Upon notice that a member’s benefit is subject to division, LACERA must place a legal hold on the member’s account. A member may not withdraw his or her contributions while a legal hold is in effect. The hold will remain on the member’s account until retirement (and will appear on the member’s Annual Benefit Statement), even if LACERA receives a court order directing payment.
Retired Members
LACERA is bound by certain legal restrictions in paying retirement benefits when a divorce is pending. If you divorce after retirement, LACERA may continue paying your full monthly allowance pending receipt of the documents referenced in this section.
Beneficiary Eligibility: Ex-Spouse
It’s Important to Complete a New Beneficiary Form after Your Divorce
Active Plan E members may change their beneficiary designation at any time prior to retirement.
Upon completion of your divorce (Final Judgment), it is important you complete a new Beneficiary Designation form. Under California law, a dissolution cancels a member’s designation of a former spouse as a beneficiary.
If You Divorce During Active Service: Naming Your Ex-Spouse as Beneficiary
- Eligibility of Ex-Spouse as Beneficiary for Continuing Benefits after Retirement
When you decide to apply for retirement, you may elect any numbered Retirement Option and name your ex-spouse as beneficiary. If you elect Option 2, 3, or 4, your “ex” will receive a continuing benefit upon your death. If you had ever been enrolled in a LACERA contributory plan and elect Option 1, your “ex” may receive a lump-sum payment of any remaining portion (not depleted during your lifetime) of your accumulated contributions.
If You Divorce After Retirement: Naming Your Ex-Spouse as Beneficiary
- If you elected the Unmodified or the Unmodified Plus Option at retirement, your ex-spouse is ineligible to receive a continuing benefit from LACERA upon your death. In such case, you may name a new beneficiary after you are divorced.
- Upon your death, LACERA will pay any remaining portion of your accumulated contributions in one lump-sum payment to the beneficiary you designated after your divorce or to your estate.

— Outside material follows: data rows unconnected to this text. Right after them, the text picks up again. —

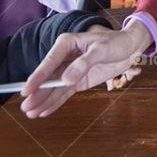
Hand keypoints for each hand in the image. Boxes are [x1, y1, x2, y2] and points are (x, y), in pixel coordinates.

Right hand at [20, 22, 151, 117]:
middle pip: (48, 77)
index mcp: (66, 44)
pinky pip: (64, 93)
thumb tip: (65, 79)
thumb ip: (83, 63)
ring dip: (43, 100)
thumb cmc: (116, 43)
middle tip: (26, 107)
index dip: (37, 77)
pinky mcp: (77, 81)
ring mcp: (70, 71)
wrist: (130, 48)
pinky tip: (44, 112)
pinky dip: (55, 102)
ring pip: (54, 88)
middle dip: (37, 93)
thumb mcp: (101, 50)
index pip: (49, 62)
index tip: (27, 90)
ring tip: (31, 114)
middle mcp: (64, 58)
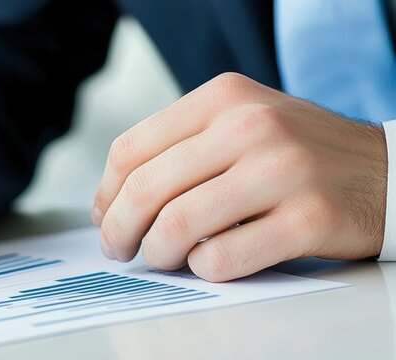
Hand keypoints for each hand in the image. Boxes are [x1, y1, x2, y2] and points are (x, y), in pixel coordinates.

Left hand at [93, 73, 386, 281]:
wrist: (386, 170)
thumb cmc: (297, 154)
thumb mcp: (239, 125)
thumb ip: (177, 151)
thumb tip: (108, 205)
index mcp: (224, 98)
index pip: (132, 149)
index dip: (107, 193)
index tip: (106, 218)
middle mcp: (251, 126)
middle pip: (147, 188)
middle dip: (120, 230)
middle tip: (120, 250)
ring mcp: (283, 171)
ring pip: (178, 225)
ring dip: (158, 254)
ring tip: (164, 259)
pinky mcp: (309, 218)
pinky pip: (223, 258)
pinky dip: (203, 269)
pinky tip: (210, 262)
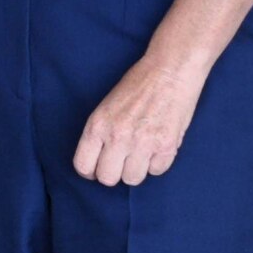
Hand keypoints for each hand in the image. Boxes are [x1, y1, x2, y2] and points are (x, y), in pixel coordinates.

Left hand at [72, 55, 203, 186]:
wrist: (169, 72)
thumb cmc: (136, 86)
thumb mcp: (106, 107)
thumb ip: (100, 134)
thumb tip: (97, 162)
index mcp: (97, 126)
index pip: (83, 166)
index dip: (90, 171)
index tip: (96, 168)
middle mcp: (117, 137)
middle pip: (107, 178)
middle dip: (113, 173)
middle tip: (120, 161)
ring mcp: (143, 143)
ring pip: (132, 179)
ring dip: (136, 169)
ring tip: (140, 152)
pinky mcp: (166, 147)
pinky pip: (157, 171)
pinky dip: (157, 163)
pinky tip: (157, 146)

Neither your new beneficiary nor your estate is eligible for a continuing benefit.
- An ex-spouse is not an eligible surviving spouse and is not eligible to receive a monthly continuing benefit under the Unmodified Retirement Option, even if he or she is named as beneficiary after the divorce.
- An ex-spouse may be eligible to receive a community property portion of a lump-sum benefit, or a proportionate share of the eligible surviving spouse’s benefit, if applicable.

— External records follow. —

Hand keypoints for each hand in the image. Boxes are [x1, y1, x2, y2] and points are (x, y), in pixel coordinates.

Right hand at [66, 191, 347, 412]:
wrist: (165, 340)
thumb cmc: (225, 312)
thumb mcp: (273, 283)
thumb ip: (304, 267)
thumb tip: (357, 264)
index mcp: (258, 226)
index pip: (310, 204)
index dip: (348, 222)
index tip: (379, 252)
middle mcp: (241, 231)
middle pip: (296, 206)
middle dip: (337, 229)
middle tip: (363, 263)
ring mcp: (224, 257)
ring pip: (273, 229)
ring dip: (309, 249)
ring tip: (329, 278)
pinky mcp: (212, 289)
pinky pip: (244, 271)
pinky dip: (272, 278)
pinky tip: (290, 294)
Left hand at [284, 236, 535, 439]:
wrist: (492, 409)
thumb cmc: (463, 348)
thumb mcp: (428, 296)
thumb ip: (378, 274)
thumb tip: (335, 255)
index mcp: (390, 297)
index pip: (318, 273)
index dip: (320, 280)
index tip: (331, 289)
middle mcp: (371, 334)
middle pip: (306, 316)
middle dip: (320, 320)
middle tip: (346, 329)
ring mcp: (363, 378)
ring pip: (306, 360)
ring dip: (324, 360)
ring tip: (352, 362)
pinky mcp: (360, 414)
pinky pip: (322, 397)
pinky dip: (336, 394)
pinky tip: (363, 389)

- If you named your spouse as a beneficiary at retirement under Option 2, 3, or 4, he or she will receive a monthly continuing benefit after your death.
Garnishment
In general, a member's retirement allowance is not subject to garnishment or other levies except as follows:
- A court may order LACERA to pay a portion of a member’s retirement allowance to satisfy a judgment for spousal or child support or a division of community property.
- A member’s retirement allowance is subject to a tax levy by the IRS or the California Franchise Tax Board for payment of delinquent federal or state income tax.
- If a retired member is convicted in federal court, the court may order the member to pay restitution through a federal garnishment of the member’s monthly LACERA benefit.
Pension Forfeiture Applies to Public Employees Convicted of a Job-Related Felony
PEPRA establishes pension forfeiture, without exception, for all public employees convicted of a job-related felony.
The law calls for forfeiture of “all accrued rights and benefits in any public retirement system” by any public employee convicted of any felony, as of the earliest date of the crime, “for conduct arising out of or in the performance of his or her official duties, in pursuit of the office or appointment, or in connection with obtaining salary, disability retirement, service retirement, or other benefits.”
Your Records Are Subject to Public Disclosure
The California Supreme Court has held the public has a right to know the names and salaries of public officials and employees under the California Public Records Act (CPRA).